The next picture reveals the output from working c-kzg-4844’s checks with Valgrind. Within the purple field is a sound discovering for a “conditional leap or transfer [that] is dependent upon uninitialized worth(s).”
This recognized an edge case in expand_root_of_unity. If the incorrect root of unity or width had been supplied, it was attainable that the loop will break earlier than out[width] was initialized. On this scenario, the ultimate test would depend upon an uninitialized worth.
fr_t *out, const fr_t *root, uint64_t width
) {
out[0] = FR_ONE;
out[1] = *root;
for (uint64_t i = 2; !fr_is_one(&out[i – 1]); i++) {
CHECK(i <= width);
blst_fr_mul(&out[i], &out[i – 1], root);
}
CHECK(fr_is_one(&out[width]));
return C_KZG_OK;
}
Safety Overview
After growth stabilizes, it has been completely examined, and your workforce has manually reviewed the codebase themselves a number of instances, it is time to get a safety evaluate by a good safety group.
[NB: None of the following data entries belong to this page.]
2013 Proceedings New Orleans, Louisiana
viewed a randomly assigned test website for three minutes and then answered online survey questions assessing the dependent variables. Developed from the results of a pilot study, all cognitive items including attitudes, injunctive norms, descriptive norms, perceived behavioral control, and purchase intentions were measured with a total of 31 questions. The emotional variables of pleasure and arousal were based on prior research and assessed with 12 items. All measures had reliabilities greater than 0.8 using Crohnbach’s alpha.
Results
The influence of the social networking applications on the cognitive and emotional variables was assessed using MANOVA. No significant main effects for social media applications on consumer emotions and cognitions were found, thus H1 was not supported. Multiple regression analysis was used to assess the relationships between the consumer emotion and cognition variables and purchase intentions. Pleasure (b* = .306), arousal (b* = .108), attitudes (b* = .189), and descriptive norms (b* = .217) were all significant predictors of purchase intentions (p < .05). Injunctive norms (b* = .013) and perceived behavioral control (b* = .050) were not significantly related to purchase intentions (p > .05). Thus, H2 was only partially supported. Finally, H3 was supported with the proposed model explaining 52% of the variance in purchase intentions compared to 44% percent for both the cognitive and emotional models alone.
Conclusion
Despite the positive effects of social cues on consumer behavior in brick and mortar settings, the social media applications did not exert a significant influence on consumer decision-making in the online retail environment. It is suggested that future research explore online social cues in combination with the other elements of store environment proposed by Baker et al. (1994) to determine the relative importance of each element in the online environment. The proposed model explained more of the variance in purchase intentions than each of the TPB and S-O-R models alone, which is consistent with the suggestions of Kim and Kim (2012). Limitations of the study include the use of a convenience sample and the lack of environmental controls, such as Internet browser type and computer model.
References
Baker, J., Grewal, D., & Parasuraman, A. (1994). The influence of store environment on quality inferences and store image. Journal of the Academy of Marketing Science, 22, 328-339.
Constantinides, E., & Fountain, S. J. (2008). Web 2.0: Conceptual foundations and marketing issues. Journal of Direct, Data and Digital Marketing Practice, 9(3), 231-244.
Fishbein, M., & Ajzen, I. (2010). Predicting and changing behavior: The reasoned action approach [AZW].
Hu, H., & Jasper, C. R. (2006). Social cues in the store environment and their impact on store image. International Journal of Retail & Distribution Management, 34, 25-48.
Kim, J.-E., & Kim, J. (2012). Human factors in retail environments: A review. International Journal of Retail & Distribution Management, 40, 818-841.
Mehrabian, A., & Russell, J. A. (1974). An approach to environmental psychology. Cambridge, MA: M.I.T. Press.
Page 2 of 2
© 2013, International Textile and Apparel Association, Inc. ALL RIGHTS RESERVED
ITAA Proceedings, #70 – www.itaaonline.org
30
This would possibly not be a stamp of approval, nevertheless it reveals that your undertaking is no less than considerably safe. Take into account there isn’t a such factor as good safety. There’ll all the time be the danger of vulnerabilities.
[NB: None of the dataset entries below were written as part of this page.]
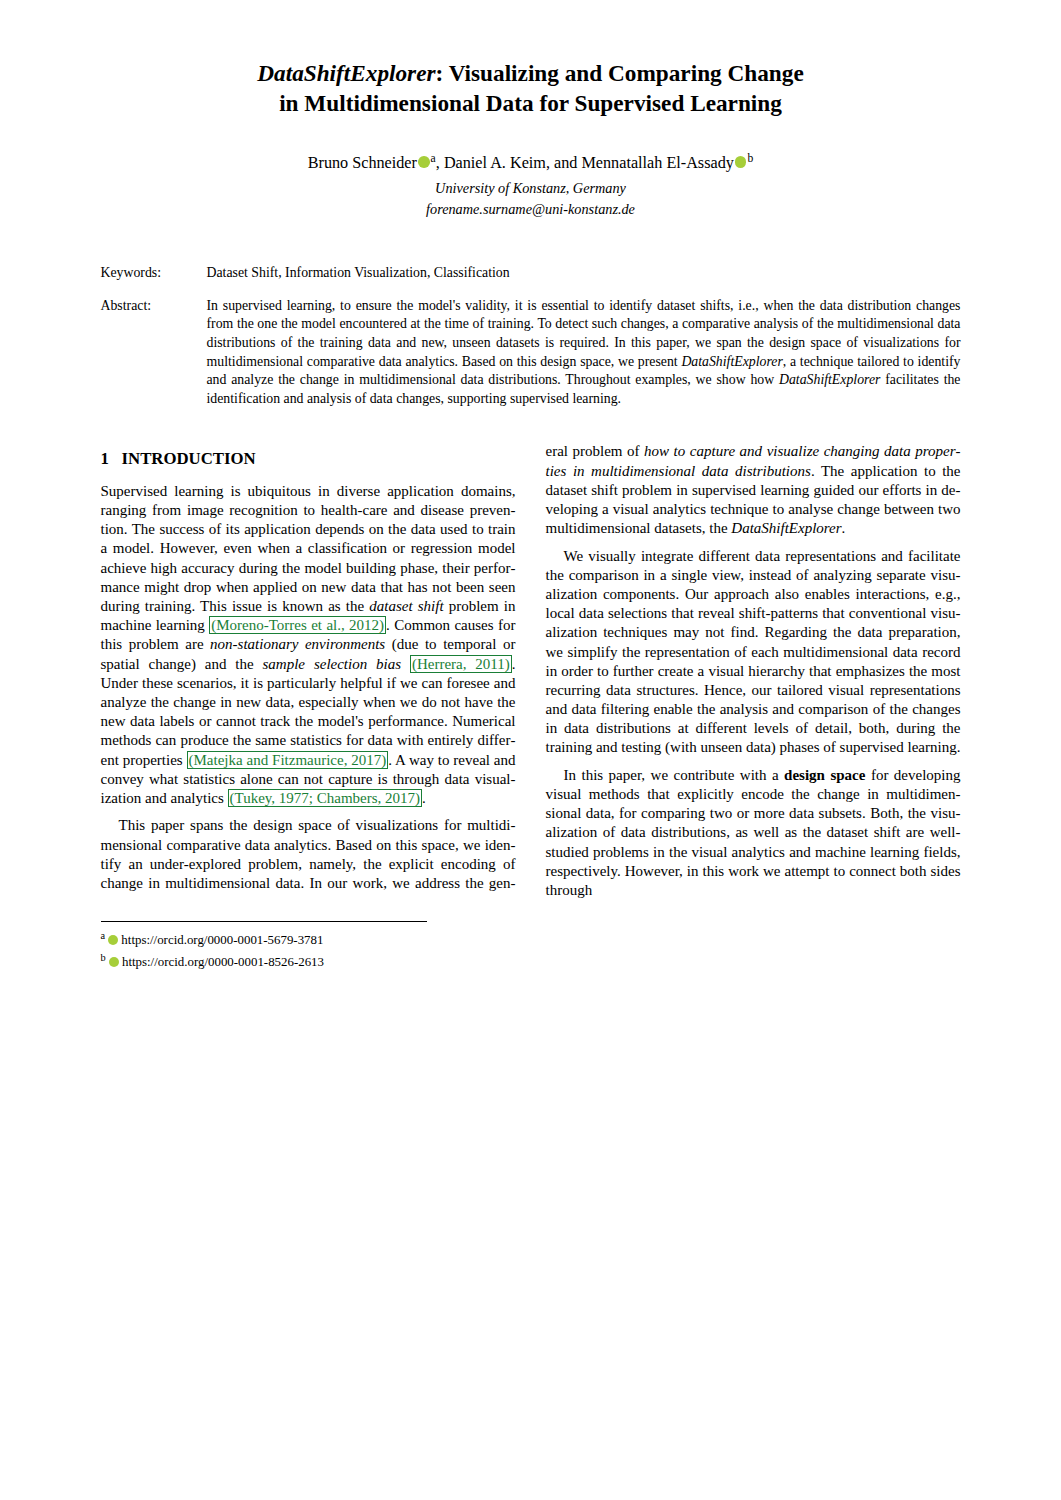DataShiftExplorer: Visualizing and Comparing Change
in Multidimensional Data for Supervised Learning
Bruno Schneidera, Daniel A. Keim, and Mennatallah El-Assadyb
University of Konstanz, Germany
forename.surname@uni-konstanz.de
Keywords:
Dataset Shift, Information Visualization, Classification
Abstract:
In supervised learning, to ensure the model's validity, it is essential to identify dataset shifts, i.e., when the data distribution changes from the one the model encountered at the time of training. To detect such changes, a comparative analysis of the multidimensional data distributions of the training data and new, unseen datasets is required. In this paper, we span the design space of visualizations for multidimensional comparative data analytics. Based on this design space, we present DataShiftExplorer, a technique tailored to identify and analyze the change in multidimensional data distributions. Throughout examples, we show how DataShiftExplorer facilitates the identification and analysis of data changes, supporting supervised learning.
1 INTRODUCTION
Supervised learning is ubiquitous in diverse application domains, ranging from image recognition to health-care and disease prevention. The success of its application depends on the data used to train a model. However, even when a classification or regression model achieve high accuracy during the model building phase, their performance might drop when applied on new data that has not been seen during training. This issue is known as the dataset shift problem in machine learning (Moreno-Torres et al., 2012). Common causes for this problem are non-stationary environments (due to temporal or spatial change) and the sample selection bias (Herrera, 2011). Under these scenarios, it is particularly helpful if we can foresee and analyze the change in new data, especially when we do not have the new data labels or cannot track the model's performance. Numerical methods can produce the same statistics for data with entirely different properties (Matejka and Fitzmaurice, 2017). A way to reveal and convey what statistics alone can not capture is through data visualization and analytics (Tukey, 1977; Chambers, 2017).
This paper spans the design space of visualizations for multidimensional comparative data analytics. Based on this space, we identify an under-explored problem, namely, the explicit encoding of change in multidimensional data. In our work, we address the general problem of how to capture and visualize changing data properties in multidimensional data distributions. The application to the dataset shift problem in supervised learning guided our efforts in developing a visual analytics technique to analyse change between two multidimensional datasets, the DataShiftExplorer.
We visually integrate different data representations and facilitate the comparison in a single view, instead of analyzing separate visualization components. Our approach also enables interactions, e.g., local data selections that reveal shift-patterns that conventional visualization techniques may not find. Regarding the data preparation, we simplify the representation of each multidimensional data record in order to further create a visual hierarchy that emphasizes the most recurring data structures. Hence, our tailored visual representations and data filtering enable the analysis and comparison of the changes in data distributions at different levels of detail, both, during the training and testing (with unseen data) phases of supervised learning.
In this paper, we contribute with a design space for developing visual methods that explicitly encode the change in multidimensional data, for comparing two or more data subsets. Both, the visualization of data distributions, as well as the dataset shift are well-studied problems in the visual analytics and machine learning fields, respectively. However, in this work we attempt to connect both sides through
a https://orcid.org/0000-0001-5679-3781
b https://orcid.org/0000-0001-8526-2613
For c-kzg-4844 and go-kzg-4844, the Ethereum Basis contracted Sigma Prime to conduct a safety evaluate. They produced this report with 8 findings. It incorporates one crucial vulnerability in go-kzg-4844 that was a very good discover. The BLS12-381 library that go-kzg-4844 makes use of, gnark-crypto, had a bug which allowed invalid G1 and G2 factors to be sucessfully decoded. Had this not been mounted, this might have resulted in a consensus bug (a disagreement between implementations) in Ethereum.
Bug Bounty
If a vulnerability in your undertaking may very well be exploited for good points, like it’s for Ethereum, contemplate establishing a bug bounty program. This permits safety researchers, or anybody actually, to submit vulnerability studies in change for cash. Usually, that is particularly for findings which might show that an exploit is feasible. If the bug bounty payouts are affordable, bug finders will notify you of the bug somewhat than exploiting it or promoting it to a different social gathering. We advocate beginning your bug bounty program after the findings from the primary safety evaluate are resolved; ideally, the safety evaluate would price lower than the bug bounty payouts.
Conclusion
The event of sturdy C initiatives, particularly within the crucial area of blockchain and cryptocurrencies, requires a multi-faceted strategy. Given the inherent vulnerabilities related to the C language, a mixture of finest practices and instruments is important for producing resilient software program. We hope our experiences and findings from our work with c-kzg-4844 present invaluable insights and finest practices for others embarking on related initiatives.